The years-long investigation and cleanup effort at the Superfund site is approaching its final stages as remediation teams await feedback from the Environmental Protection Agency (EPA) and Montana Department of Environmental Quality (DEQ) on a draft feasibility study that was submitted in October 2020. The EPA is expected to issue a record of decision on the study in the first half of 2022, at which time full remediation work is expected to begin. The property was declared a Superfund site — a designation given to sites the EPA considers most critical to clean up — in 2016, years after a number of toxic contaminants, including cyanide, were detected in soils, surface ponds and groundwater. CFAC closed in 2009.

One piece of that remediation effort was green-lit early, however, and workers began tearing down a decades old barrier that re-routed the Flathead River away from the south percolation pond. Contaminants were later discovered in that pond, which was built in the 1960s to manage process wastewater and storm water, and site managers were worried that the sheet pile wall and riprap bank stabilization installed to keep sediment out of the river could be insufficient in flood conditions.

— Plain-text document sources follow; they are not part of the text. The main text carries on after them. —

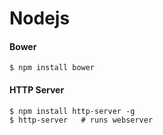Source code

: Nodejs
======

#### Bower

    $ npm install bower
    
#### HTTP Server

    $ npm install http-server -g
    $ http-server   # runs webserver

The EPA approved site managers’ proposed solution as an early remediation project, and late last year the contaminated sediment from the pond was dug out and removed. The second phase of the project, the removal of the sheet pile wall and riprap, began in late February and was completed in less than a month. As a result of the removal of the manmade barriers, the Flathead River is now flowing in its natural channel.

“We’re extremely pleased with this work,” CFAC Project Manager John Stroiazzo wrote in a press release issued on March 30. “This early action is a benefit to the Flathead River and is another example of meeting our commitment.”